(430b) A Micro-Fluidic Adipose Reactor for 3-D Localization of Heterogeneous Cell Components

Authors: 
Wood, A. M. - Presenter, Tufts University
Lai, N. - Presenter, Tufts University
Shi, H. - Presenter, Tufts University
Schmidtke, D. - Presenter, University of Oklahoma


The differentiation of preadipocytes into adipocytes, or adipogenesis, is a key component of the hyperplastic growth of adipose tissue. Excessive expansion of adipose tissue mass, or adiposity, is the principal driver for obesity and its related diseases, including type 2 diabetes. In vitro studies of adipogenesis have traditionally relied on chemical induction of primary or transformed preadipocytes in 2-D culture settings. A general limitation of these conventional cultures is that they fail to capture tissue-inherent features, such as 3-D cell-cell and cell-extracellular matrix (ECM) interactions, which molecular evidences point to as critical to the regulation of adipogenesis in vivo. In particular, questions remain over the roles of the numerous soluble factors secreted by mature adipocytes in the recruitment and differentiation of locally present preadipocytes. A number of these factors, including adiponectin and resistin, have been recognized as important metabolic hormones and potential therapeutic targets for obesity. Very recently, a small number of in vitro adipose tissue model systems have been described that utilize synthetic polymers as cell culture scaffolds. However, adipogenic induction has remained spatially uncontrolled, leading to mixed co-cultures, and hampering detailed investigations on preadipocyte-adipocyte communication.

Here, we describe the design and implementation of a novel, micro-fluidic reactor that supports a spatially defined, 3-D co-culture of preadipocytes and adipocytes. In prior work, we had shown that parallel streams of low Re number flows could be used to establish a stable chemical solution gradient across a culture volume. In this work, we incorporated the chemical solution gradient feature into a ladder chamber to afford micron-scale localization of chemical triggers for adipogenic differentiation. The chambers were fabricated using standard soft lithography and rapid prototyping methods. Localization of preadipocytes to the bridge channels of the ladder chamber were achieved by selective delivery and subsequent cross-linking of cell suspensions in a natural ECM (collagen) pre-polymer solution.

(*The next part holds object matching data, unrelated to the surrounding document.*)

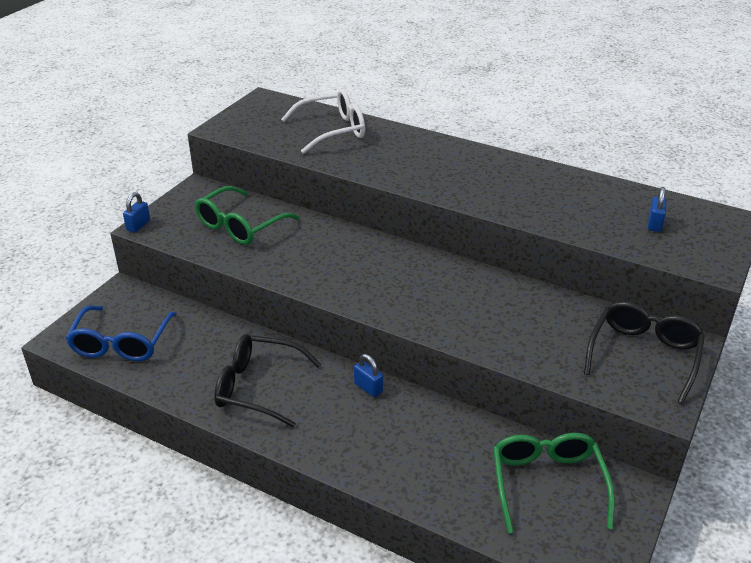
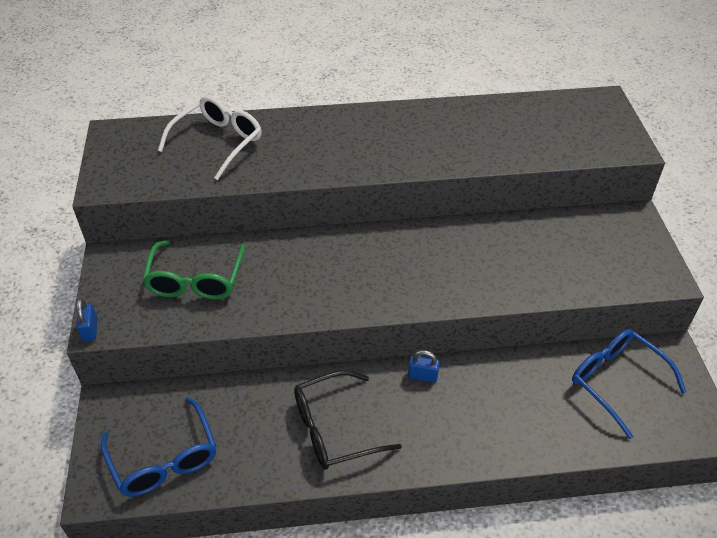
camera: 35 degrees left, 10 degrees up
green glasses [493,433,615,534] -> blue glasses [572,329,687,439]
black glasses [584,301,705,404] -> none
blue padlock [648,187,666,232] -> none

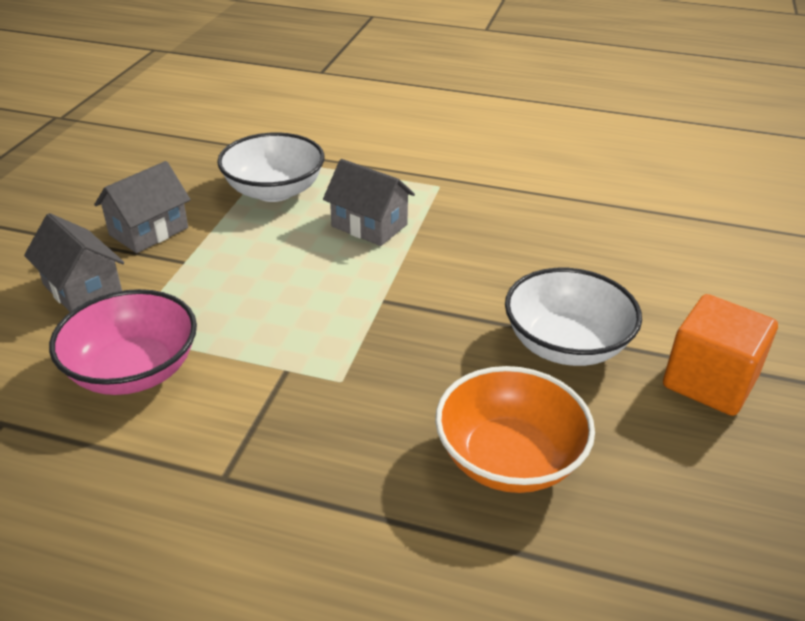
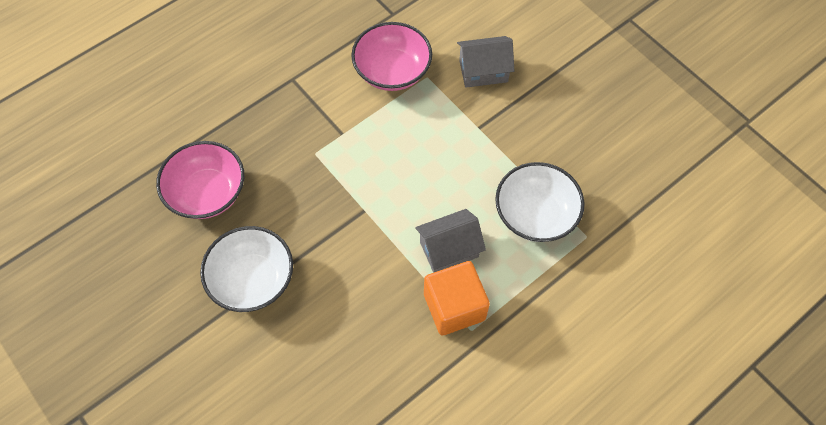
camera: 125 degrees right, 25 degrees up
grey house [94,161,191,253] -> none
orange bowl [435,366,595,493] -> pink bowl [156,141,244,219]
orange cube [663,294,778,416] -> orange cube moved to [424,261,490,335]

Bright-field microscopy confirmed the presence of stable gradients across the bridge channels following the infusion of a dye solution in one of the two main flow channels. The transient and steady-state shapes of the gradients were functions of both the infusion rates and the relative dimensions of the main and bridge channels, which were varied from 1 ? 2:0.27 ? 30:5 for H:L:W, respectively. Compared to the conventional 2-D planar cultures, collagen entrapped 3-D cultures of adipocytes exhibited increased glucose consumption, lipid loading, and attained cell volumes comparable to mature adipocytes found in vivo. Furthermore, the 3-D ECM shielded the entrapped cells from direct exposure to fluid shear, extending the stability of the culture by a factor of two (2) compared to conventional cultures (from 2 to 4 weeks). Finally, differentiation of preadipocytes was selectively localized to the region proximal to the main flow channel carrying a standard differentiation cocktail. Prospectively, the spatial control achieved in our adipose reactor design should enable controlled studies on the roles of both direct (physical) and indirect (soluble factor mediated) cell-cell interactions in adipose tissue growth.